Segundo, llevando a EA al espacio del MLNV. Por eso esto constituye
una remodelación del antiguo Lizarra, un Lizarra
nuevo. Es por ello que decía Antxon Etxebeste, el viejo líder
de ETA: la cuestión estratégica no es la autodeterminación, la cuestión
estratégica es el modelo de sociedad. Este nuevo Lizarra
será para aquellos que toman la independencia y el socialismo como una
misma cosa. El polo, más que soberanista,
tiene que ser socialista. Por eso mismo, para ETA el tema estratégico
actual no es el del proceso de paz. En torno al polo estratégico/polo
soberanista, precisamente, se desarrolla el
epicentro de la mayor inestabilidad política. Afecta a Batasuna,
EA y Aralar. Se desarrolla conforme a un guión
que puede llevar aparejado, en el momento en que sea preciso, un
cese de actividades armadas por parte de ETA. El último comunicado
de ETA establecía las condiciones mínimas, ya citadas, para ello.

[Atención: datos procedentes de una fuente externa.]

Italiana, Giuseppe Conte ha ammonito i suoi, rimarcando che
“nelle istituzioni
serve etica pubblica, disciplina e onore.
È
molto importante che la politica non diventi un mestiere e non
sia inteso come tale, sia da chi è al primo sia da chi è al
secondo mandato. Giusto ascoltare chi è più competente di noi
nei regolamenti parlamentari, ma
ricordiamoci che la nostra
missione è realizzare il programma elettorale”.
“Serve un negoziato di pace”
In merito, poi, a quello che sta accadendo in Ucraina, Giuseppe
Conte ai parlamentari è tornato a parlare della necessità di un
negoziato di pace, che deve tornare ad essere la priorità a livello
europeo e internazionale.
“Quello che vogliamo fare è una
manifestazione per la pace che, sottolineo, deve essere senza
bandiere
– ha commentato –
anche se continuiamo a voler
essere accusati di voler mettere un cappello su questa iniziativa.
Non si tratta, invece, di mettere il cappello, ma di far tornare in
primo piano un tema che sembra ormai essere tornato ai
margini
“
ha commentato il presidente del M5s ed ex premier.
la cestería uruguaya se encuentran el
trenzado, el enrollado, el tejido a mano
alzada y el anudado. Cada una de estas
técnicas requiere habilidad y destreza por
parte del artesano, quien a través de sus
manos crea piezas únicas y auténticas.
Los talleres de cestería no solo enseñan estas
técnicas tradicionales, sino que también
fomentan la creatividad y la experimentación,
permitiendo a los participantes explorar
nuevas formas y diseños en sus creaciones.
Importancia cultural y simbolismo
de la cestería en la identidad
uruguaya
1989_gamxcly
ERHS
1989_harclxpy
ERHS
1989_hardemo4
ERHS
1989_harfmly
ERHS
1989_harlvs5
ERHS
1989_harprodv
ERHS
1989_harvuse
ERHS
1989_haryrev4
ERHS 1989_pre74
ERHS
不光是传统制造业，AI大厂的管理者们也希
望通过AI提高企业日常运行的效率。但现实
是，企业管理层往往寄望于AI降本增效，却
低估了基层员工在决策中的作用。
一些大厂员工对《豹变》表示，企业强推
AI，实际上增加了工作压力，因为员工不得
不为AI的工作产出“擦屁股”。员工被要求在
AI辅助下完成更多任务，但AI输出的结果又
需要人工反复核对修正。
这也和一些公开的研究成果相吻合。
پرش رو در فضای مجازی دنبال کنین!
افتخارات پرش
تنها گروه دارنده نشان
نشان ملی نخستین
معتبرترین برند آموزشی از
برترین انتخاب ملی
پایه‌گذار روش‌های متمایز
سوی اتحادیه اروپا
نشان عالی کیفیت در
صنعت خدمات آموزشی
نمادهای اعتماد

Como
contraprestación, ETA obligaría a que el polo se estableciera como muro
de resistencia, para conservar sus virtualidades en el seno del foco
decisivo de la lucha revolucionaria en el interior del capitalismo internacionalista. Pero, se entrevé que la estructura
del polo no será monolítica. Que, manifestará al menos tres grados de
compromiso: 1. El mínimo táctico (mínimo
común a todos), formulado como resolución de conflicto, articulado en
torno a la autodeterminación y el cuestión territorial. 2. El mínimo estratégico,
como identificación de socialismo con anticapitalismo, anticapitalismo
con antiestatalismo y antiestatalismo
con independentismo, y que buscará la creación de un frente que se valga
del estímulo de masas que podría generar una resolución del conflicto
exitosa para aspirar a la hegemonía política. De esta vertiente, ELA
(por ahora) quedaría al margen y Aralar también. 3. El máximo esencialista, los comprometidos con que las apuestas táctica
y estratégica no diluyan la virtualidad estructural del foco revolucionario
vasco. Todo esto, que duda cabe,
ha hecho estallar la crisis interna en EA, obligando a su sector minoritario,
(aunque más poderoso institucionalmente) que ha estado viviendo un periodo
asambleario, de debates y consultas internas y externas, de
gran intensidad, a tomar decisiones graves y transcendentales, como
la creación de un nuevo grupo político, Alkarbide.
Podría provocar un distanciamiento paulatino del modelo Aralar
respecto del esquema de polo soberanista,
también en lo referente al modelo táctico de resolución del conflicto.
Y podría abrir una fisura, a más plazo, entre los compromisos estratégico
y esencialista, por los diferentes requerimientos que a ambos
puede hacer la realidad social vasca. Conclusión: A corto plazo,
el panorama vasco a la izquierda del PNV se puede atomizar y, aunque
la fuerza más importante siga siendo Batasuna,
es una Batasuna que no podría aspirar -ni con la agrupación con otras
fuerzas- a más de 150.000 votos, muy lejos de sus registros históricos.